His early years were spent in a back-alley apartment without plumbing or electricity; an outhouse was shared by two dozen people. His alcoholic mother hated him because of his dark skin, and his grandmother rescued him, taught him to read and enrolled him in a Catholic school.
Seeking but denied his mother’s love and scorned by nuns and students because he was black, the boy became a rebel, and that carried into his adult life. He was expelled from school and then the Army, though he was granted an honorable discharge. He fathered a daughter and abandoned the child and her mother. He did the same to his first wife and two sons and to another woman and a daughter.
He worked in a department store, the post office and as St. Louis’s first black streetcar motorman. Seeking something better, he enrolled at St. Louis University, excelling in philosophy and Shakespeare, and then at Washington University, where a music professor trained the young man’s superb tenor singing voice.

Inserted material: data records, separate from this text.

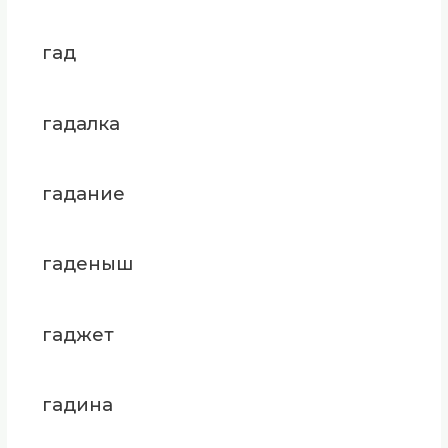
гад
гадалка
гадание
гаденыш
гаджет
гадина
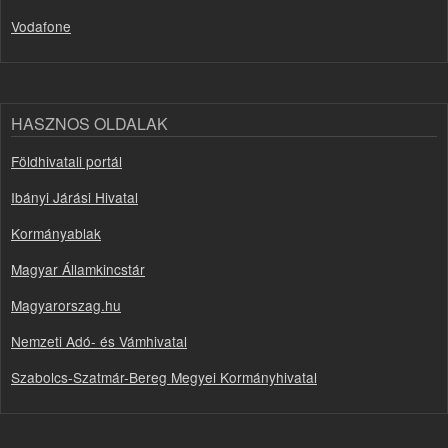
Vodafone
HASZNOS OLDALAK
Földhivatali portál
Ibányi Járási Hivatal
Kormányablak
Magyar Államkincstár
Magyarorszag.hu
Nemzeti Adó- és Vámhivatal
Szabolcs-Szatmár-Bereg Megyei Kormányhivatal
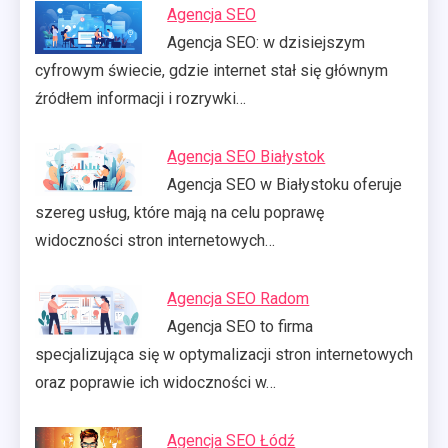
Agencja SEO
Agencja SEO: w dzisiejszym
cyfrowym świecie, gdzie internet stał się głównym
źródłem informacji i rozrywki…
Agencja SEO Białystok
Agencja SEO w Białystoku oferuje
szereg usług, które mają na celu poprawę
widoczności stron internetowych…
Agencja SEO Radom
Agencja SEO to firma
specjalizująca się w optymalizacji stron internetowych
oraz poprawie ich widoczności w…
Agencja SEO Łódź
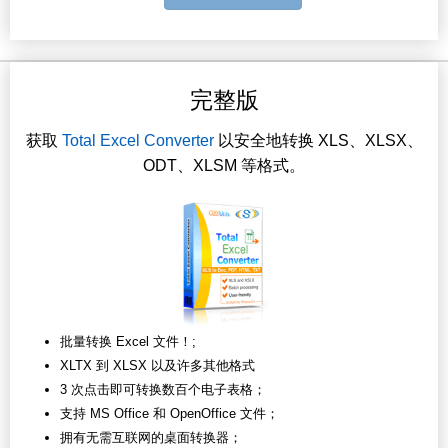
完整版
获取
Total Excel Converter
以安全地转换 XLS、XLSX、
ODT、XLSM 等格式。
批量转换 Excel 文件！;
XLTX 到 XLSX 以及许多其他格式
3 次点击即可转换数百个电子表格；
支持 MS Office 和 OpenOffice 文件；
拥有无需互联网的桌面转换器；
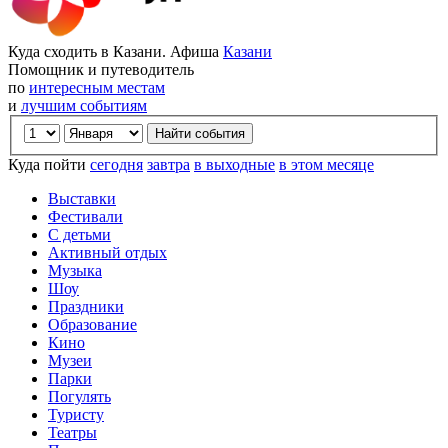
Куда сходить в Казани. Афиша
Казани
Помощник и путеводитель
по
интересным местам
и
лучшим событиям
Куда пойти
сегодня
завтра
в выходные
в этом месяце
Выставки
Фестивали
С детьми
Активный отдых
Музыка
Шоу
Праздники
Образование
Кино
Музеи
Парки
Погулять
Туристу
Театры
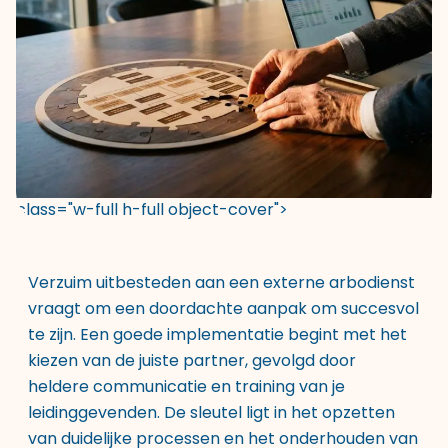
class="w-full h-full object-cover">
Verzuim uitbesteden aan een externe arbodienst
vraagt om een doordachte aanpak om succesvol
te zijn. Een goede implementatie begint met het
kiezen van de juiste partner, gevolgd door
heldere communicatie en training van je
leidinggevenden. De sleutel ligt in het opzetten
van duidelijke processen en het onderhouden van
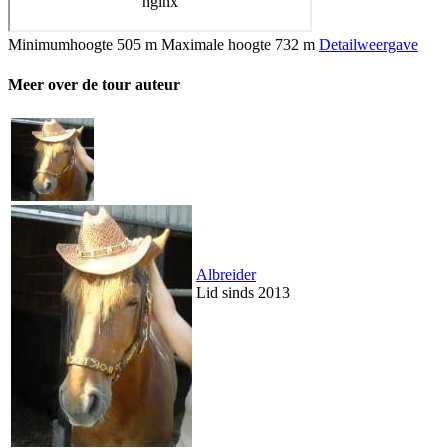
Minimumhoogte
505 m
Maximale hoogte
732 m
Detailweergave
Meer over de tour auteur
Albreider
Lid sinds 2013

After serving as an apprentice at theaters in Aspen, Colo., and Cleveland, the newly named Guillaume toured with Broadway shows “Finian’s Rainbow,” ’’Golden Boy,” ’’Porgy and Bess” and “Purlie,” and began appearing on sitcoms such as “The Jeffersons” and “Sanford and Son.” Then came “Soap” and “Benson.” His period of greatest success was marred by tragedy when his 33-year-old son Jacques died of AIDS.
Guillaume’s first stable relationship came when he married TV producer Donna Brown in the mid-1980s. They had a daughter, Rachel. At last he was able to shrug off the bitterness he had felt throughout his life.
“To assuage bitterness requires more than human effort,” he wrote at the end of his autobiography. “Relief comes from a source we cannot see but can only feel. I am content to call that source love.”